Sérgio Vieira
Eu tenho duas paixões: Flamengo e Faroeste. E vou mostrar pra vocês como as histórias do velho oeste estão entrelaçadas com o nosso Mengão. Sempre que possível iremos fazer paralelos entre um momento específico do Flamengo e uma obra de Western, seja um bom livro, seja um filme premiado!
— Olhe bem para Russel. Nunca mais em sua vida você verá outro como ele.
No romance de faroeste Hombre, de Elmore Leonard, essas são as palavras usadas por um dos personagens para explicar John Russel. É ele o ‘Hombre’ do título da história. Russel é um mestiço, meio branco, meio apache, que pouco se importa com o destino dos outros, basta o seu. Ele precisa viver entre dois mundos, entre duas culturas, e sobreviver num ambiente hostil e repleto de desconfianças. Assim é John Russel.
Assim é o Flamengo.
Sim, o Flamengo. Meio branco, meio índio, meio preto, meio amarelo, sempre vivendo em todos os mundos e culturas. Mas ao contrário de Russel, que em determinado ponto da história tenta rejeitar uma de suas “metades”, o Flamengo não rejeita ninguém. O jornalista Mário Filho, que dá nome ao templo do futebol, já explicava para os sem malícia que o Flamengo era o clube mais amado do Brasil pelo simples fato de que ele, Flamengo, se deixava amar à vontade. O Flamengo não está divido entre o índio e o branco, o preto e o amarelo.

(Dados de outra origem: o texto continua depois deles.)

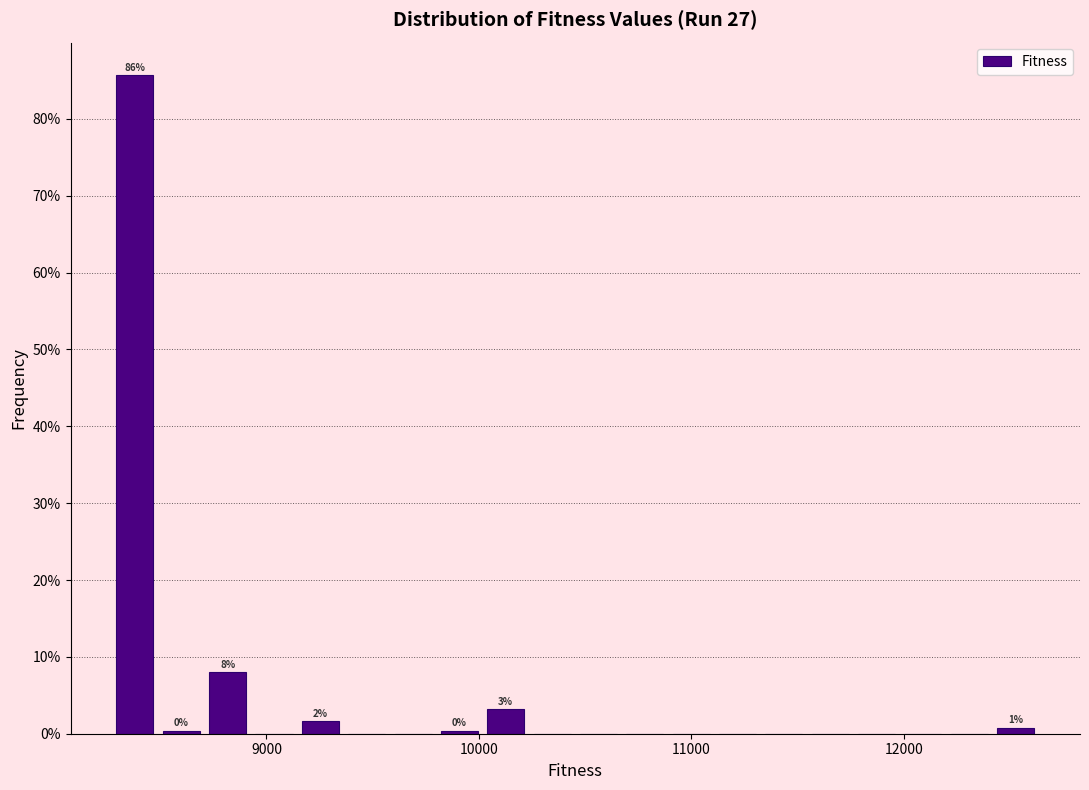

Read against the x-axis, roughly where is the centre of the tallest bar?

8400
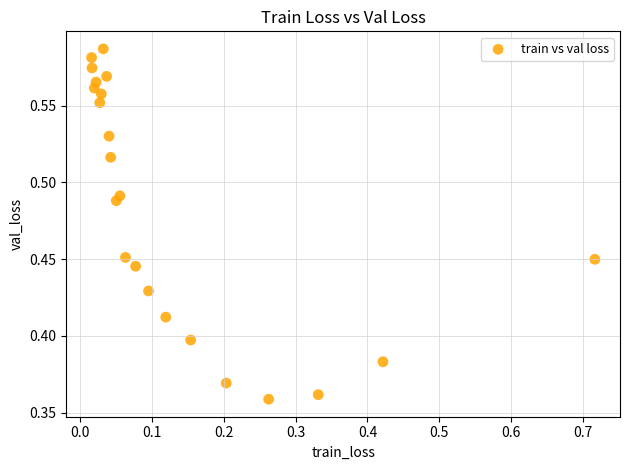

What is the range of X values (max minus min)?

0.7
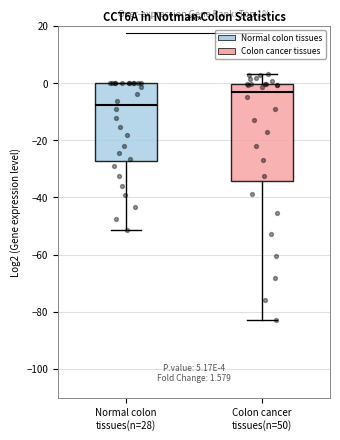

Which box has the highest median line?

Colon cancer tissues(n=50)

O Flamengo aceita o amor de todos e segue adiante.
Mas volto para Russel. Assim como ele, o Flamengo também precisa sobreviver num mundo hostil. Ambos se importam tão somente com seus destinos. Ao Flamengo é desimportante a falência moral e financeira de seus rivais. Talvez o Flamengo até perguntasse a cada um deles, em tom de blague, se não queriam tomar vergonha na cara e honrar o futebol do Rio, sabendo que nenhum deles aceitaria. Nossos rivais que sempre tentam se definir como a torcida que não tem esse tipo de gente, que não tem aquele tipo de sujeito. O Flamengo os recolhe, os rejeitados, os desprezados. Cada John Russel hostilizado pelo mundo que clama por pureza e linearidade é abarcado pelo Mais Querido. Talvez por isso o torcedor arco-íris nunca possa compreender o Flamengo. Apenas conhecê-lo.
O Flamengo faz o que acha que deve ser feito, como Russel. Durante toda a história John Russel não se altera, não confunde seus sentimentos, embora quem o conheça nunca mais volte a ser a mesma pessoa. Assim também acontece ao torcedor rubro-negro: após o primeiro contato com o Clube de Regatas do Flamengo, provavelmente proporcionado por um pai também rubro-negro; após presenciar o primeiro gol flamengo num Maracanã lotado; após se sentir como que apunhalado ao ver o ai-Jesus sofrer um gol; após o primeiro contato com o Flamengo, repito, o rubro-negro se altera para sempre.
As palavras que descrevem John Russel poderiam também ser usadas por um rubro-negro para explicar o Flamengo para algum gringo que por aqui estivesse:
— Olhe bem para o Flamengo. Nunca mais na vida você verá outro como ele.
E não se trata de mera aparência, fique entendido.